Write out exactly the lines from the one holding "vfov_deg: 19.5" to the last line of the entries, both ends included and nothing else, without the pictures.

+++ Dataset records +++

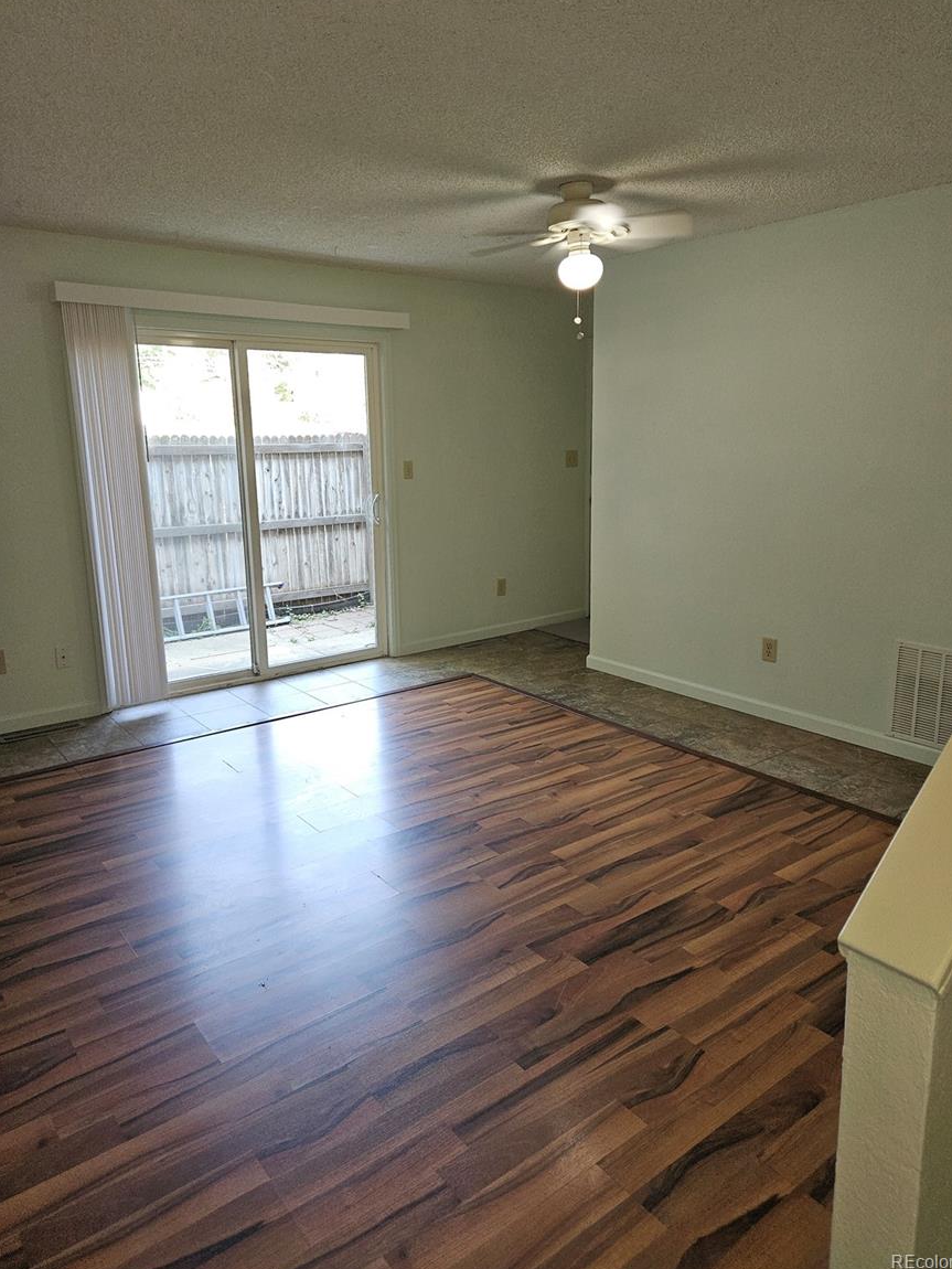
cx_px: 493
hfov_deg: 56.8
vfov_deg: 71.6
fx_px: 880
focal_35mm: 24
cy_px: 614
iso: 80
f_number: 1.8
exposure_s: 1/60
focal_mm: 5.4
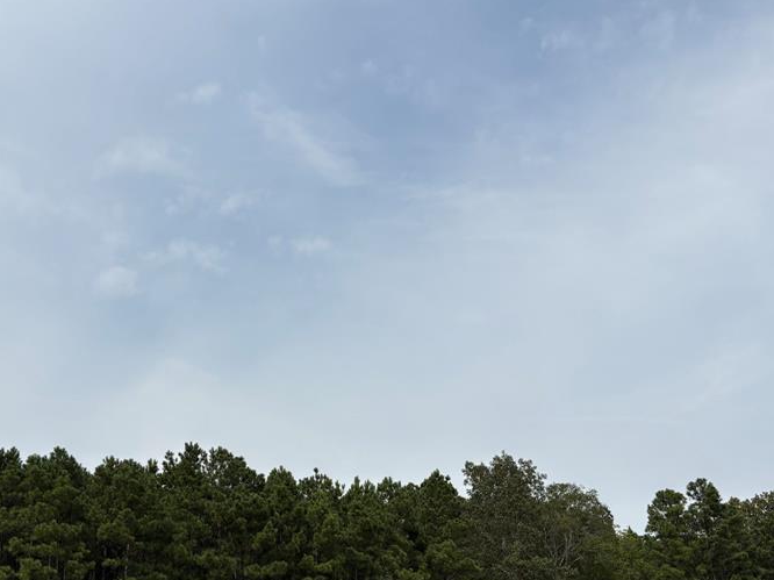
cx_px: 370
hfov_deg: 46.8
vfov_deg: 35.3
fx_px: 894
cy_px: 421
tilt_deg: +22.0
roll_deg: +2.9
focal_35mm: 40
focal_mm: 5.96
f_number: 1.6
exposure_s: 1/6329
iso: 50
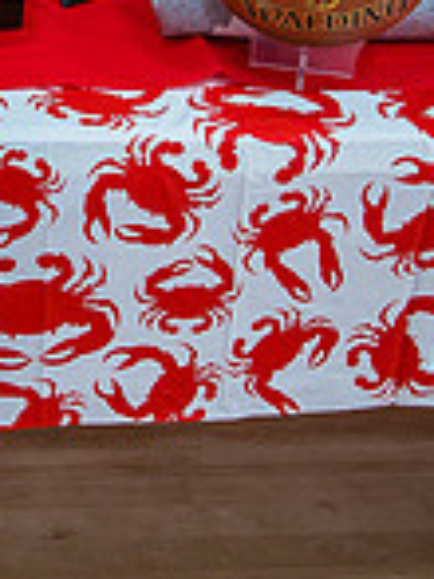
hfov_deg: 15.9
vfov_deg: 21.0
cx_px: 6
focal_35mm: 91
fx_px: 1523
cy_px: 43
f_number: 4
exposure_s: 1/320
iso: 2000
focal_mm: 31
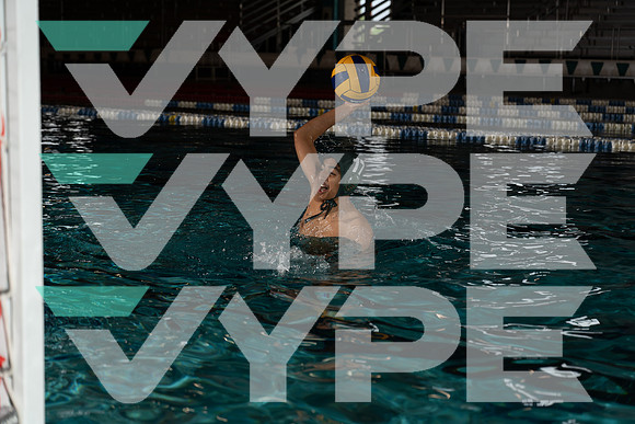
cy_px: 212
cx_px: 318
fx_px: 1235
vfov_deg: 19.5
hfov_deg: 28.8
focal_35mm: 70
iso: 100
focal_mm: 70
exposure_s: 1/250
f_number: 4
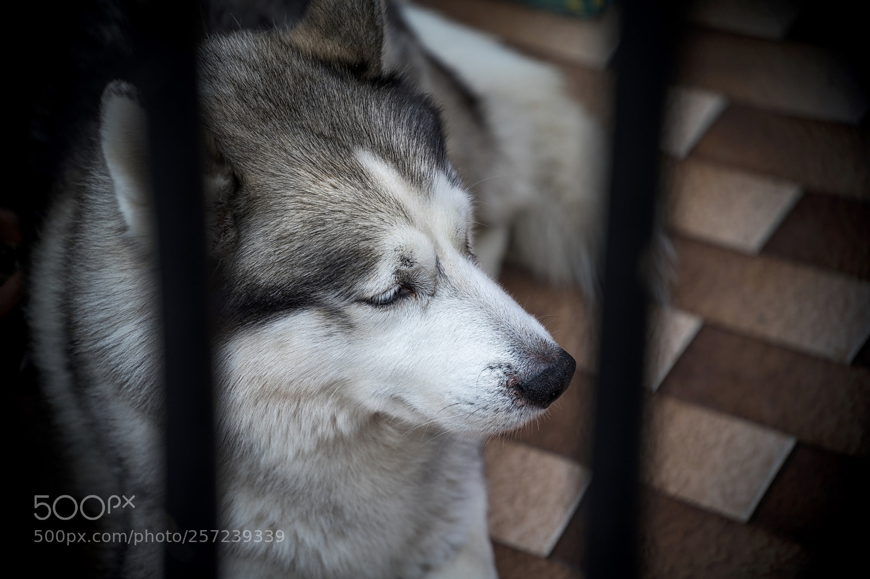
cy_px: 290
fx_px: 2344
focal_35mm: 97
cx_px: 435
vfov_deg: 14.1
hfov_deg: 21.0
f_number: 4
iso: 100
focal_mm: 97
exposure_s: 1/125
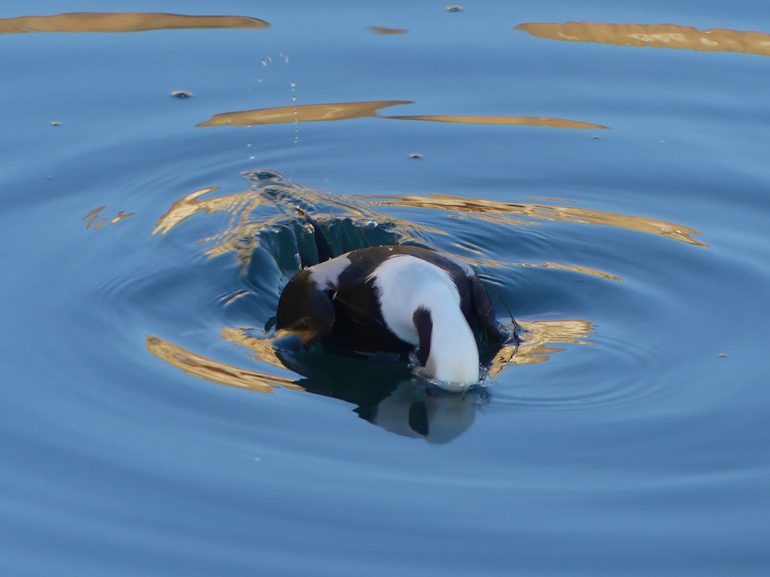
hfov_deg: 1.7
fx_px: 26690
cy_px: 288
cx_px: 385
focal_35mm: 1200
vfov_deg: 1.2
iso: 100
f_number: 3.5
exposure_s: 1/250
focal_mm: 108
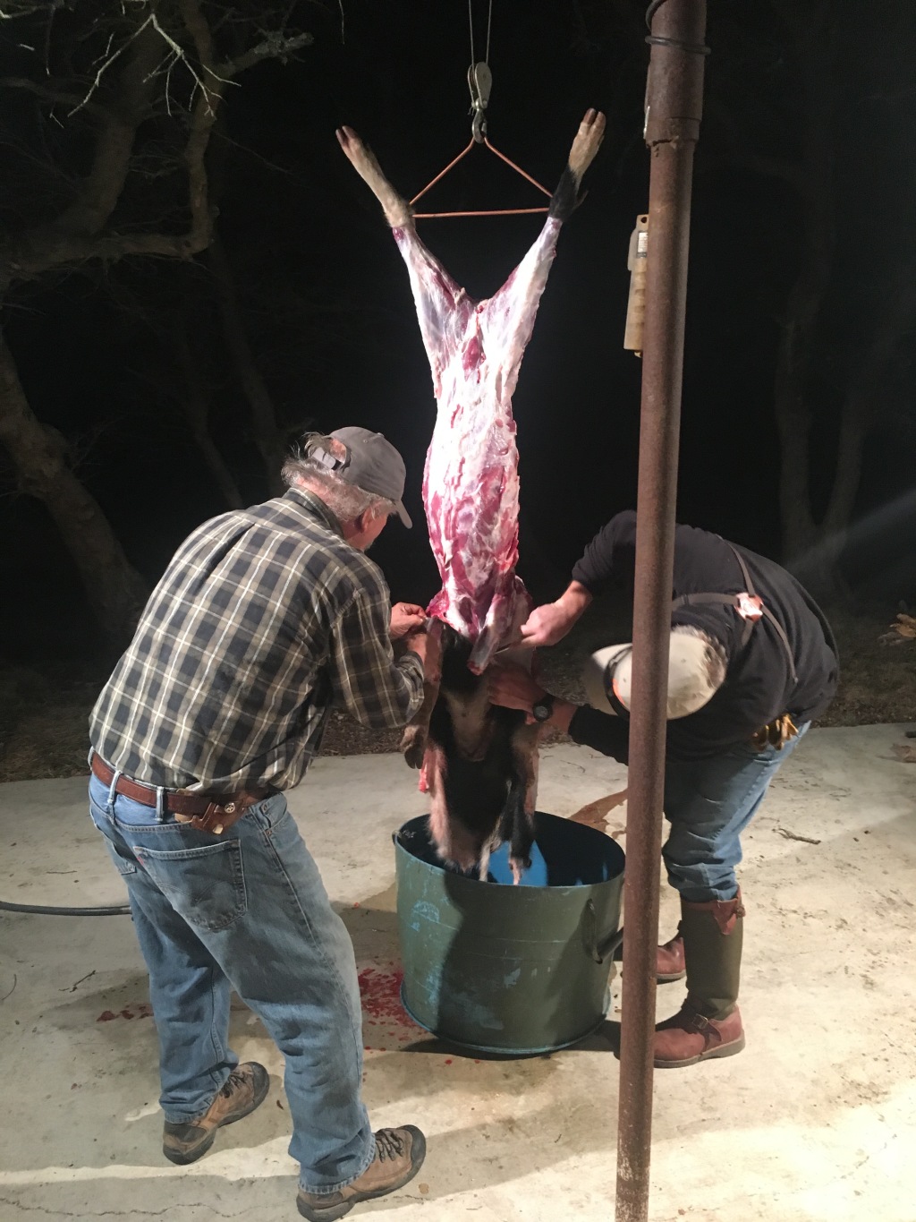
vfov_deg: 61.7
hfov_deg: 48.2
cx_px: 458
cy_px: 611
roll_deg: +1.9
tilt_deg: -12.9
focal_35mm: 29
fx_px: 1023
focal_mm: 4.15
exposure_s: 1/20
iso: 200
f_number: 2.2
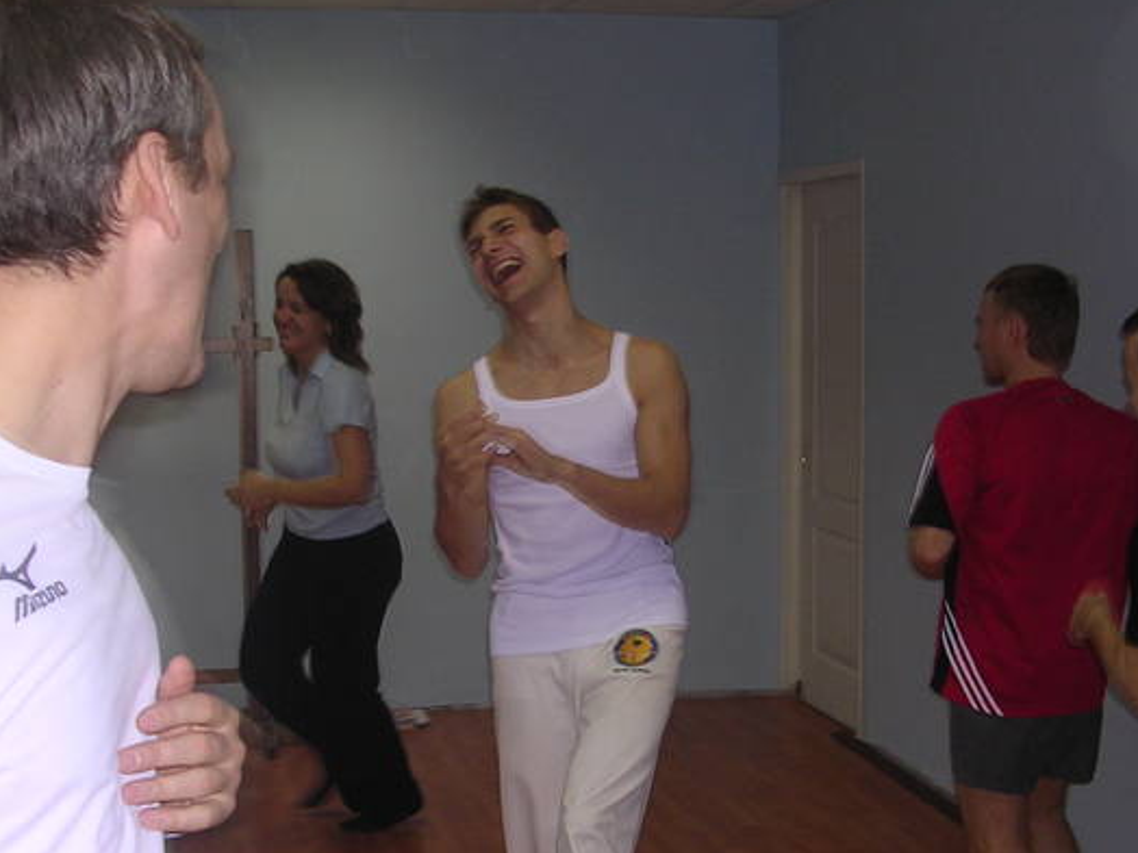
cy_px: 588
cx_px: 586
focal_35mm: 58
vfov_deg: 25.1
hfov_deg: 33.2
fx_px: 1907
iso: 113
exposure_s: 1/60.1
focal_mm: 5.8
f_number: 2.8
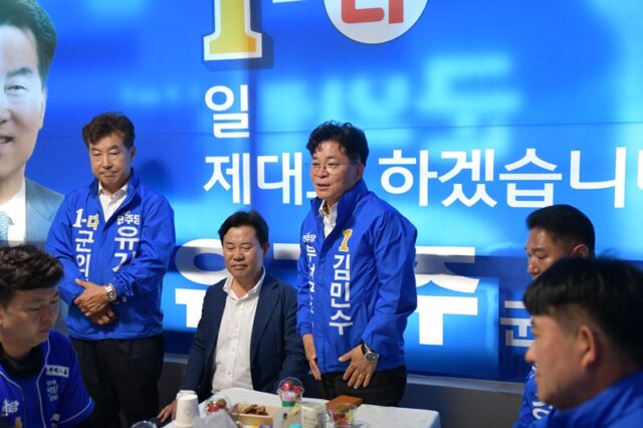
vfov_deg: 31.9
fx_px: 750
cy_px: 214
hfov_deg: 46.4
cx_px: 322
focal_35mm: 42
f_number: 2.8
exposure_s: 1/400
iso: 2500
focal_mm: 42
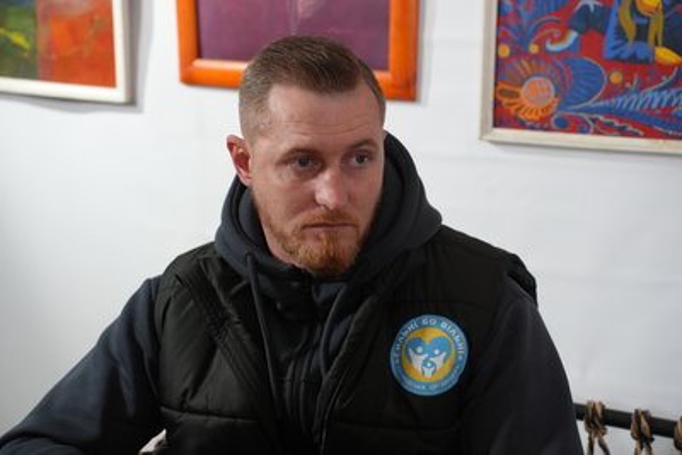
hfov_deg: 30.9
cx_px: 341
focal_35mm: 65
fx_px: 1232
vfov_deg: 20.9
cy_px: 228
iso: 1600
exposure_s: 1/160
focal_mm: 65
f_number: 4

+++

◆ Response below ◆
vfov_deg: 19.5
hfov_deg: 28.8
focal_35mm: 70
iso: 100
focal_mm: 70
exposure_s: 1/250
f_number: 4
cy_px: 290
fx_px: 2344
focal_35mm: 97
cx_px: 435
vfov_deg: 14.1
hfov_deg: 21.0
f_number: 4
iso: 100
focal_mm: 97
exposure_s: 1/125
hfov_deg: 1.7
fx_px: 26690
cy_px: 288
cx_px: 385
focal_35mm: 1200
vfov_deg: 1.2
iso: 100
f_number: 3.5
exposure_s: 1/250
focal_mm: 108
vfov_deg: 61.7
hfov_deg: 48.2
cx_px: 458
cy_px: 611
roll_deg: +1.9
tilt_deg: -12.9
focal_35mm: 29
fx_px: 1023
focal_mm: 4.15
exposure_s: 1/20
iso: 200
f_number: 2.2
cy_px: 588
cx_px: 586
focal_35mm: 58
vfov_deg: 25.1
hfov_deg: 33.2
fx_px: 1907
iso: 113
exposure_s: 1/60.1
focal_mm: 5.8
f_number: 2.8
vfov_deg: 31.9
fx_px: 750
cy_px: 214
hfov_deg: 46.4
cx_px: 322
focal_35mm: 42
f_number: 2.8
exposure_s: 1/400
iso: 2500
focal_mm: 42
hfov_deg: 30.9
cx_px: 341
focal_35mm: 65
fx_px: 1232
vfov_deg: 20.9
cy_px: 228
iso: 1600
exposure_s: 1/160
focal_mm: 65
f_number: 4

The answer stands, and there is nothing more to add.